Gallup’s big announcement this time is that the Clergy has declined in perceived trustworthiness since 2012, but that’s a stretch: the percentage of respondents who rated the men and women of God as “high” or “very high” in honesty and ethics declined 5% from last year, but all of the most trusted professions had similar drop-offs, including the perennial winners, Nurses (down 3 points) and Pharmacists (down 5). The Clergy still is among the most trusted professions, and that’s especially impressive since almost half the country doesn’t believe the basic premise of their calling. I think the Gallup reasonably figured that trumpeting that the clergy’s ratings had hit a new low would garner more publicity than “Car mechanics trusted more now than ever!”, which the data also would support. (They still aren’t trusted much.)
The real surprise is how little any of the professions have changed their public standing. TV reporters, near the bottom, are still as trusted as they were in 1998. Members of Congress, held in even lower esteem, are about where they were in 2009. Lawyers, mirabile dictu, are the most trusted since this survey began, which is not to say they are trusted—they are tied with TV Reporters. The only real head-scratchers are that Ad Executives are at an all-time high—why?—and that lobbyists score so much lower than the people who tell them what to do, Business Executives, and the people they corrupt, Members of Congress. I think it’s because most people have no idea what lobbyists do, but it sounds shady.
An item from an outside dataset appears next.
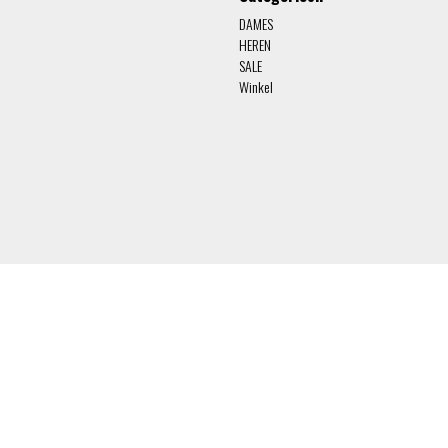
DAMES
HEREN
SALE
Winkel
“When it comes to honesty or ethical standards, common stereotypes appear to apply to professions or career fields. Nurses, pharmacists, and doctors — considered to be in “healing” occupations — rank the highest, while the old typecast of the “used car salesman” persists, with car salespeople ranking near the bottom in honesty and ethics. Politicians — especially those working for the federal government — remain in low esteem, mirroring a commonly held distrust of the federal government that has developed in the U.S. in the past 40 to 50 years. This survey shows these long-held stereotypes are difficult to shake. The relative resurgence of nursing home operators perhaps shows that as scandals fade, opinions about these practitioners are rising. Yet for the most part, in the past decade, perceptions of certain career fields have remained consistent. If views of a certain profession have changed, it usually has been a function of scandal surrounding it. The Catholic priest abuse stories from the early 2000s helped lead to a sharp drop in Americans’ ratings of clergy, a decline from which the profession has yet to fully recover.”
Thus the same old story: the public has a short attention span, short memories, and doesn’t learn very easily, very quickly, or much. As dismal as the levels of trust shown here are, they should be even lower. Teachers, doctors and journalists are still accorded more trust than is healthy or justified, for example.
I would add this disagreeable thought to keep you awake at night. It seems to me to be faintly ominous when the citizens of a democracy trust the military so much more than its own, freely elected leaders.
Maybe I’ve watched “Seven Days in May” too many times. But this makes me nervous.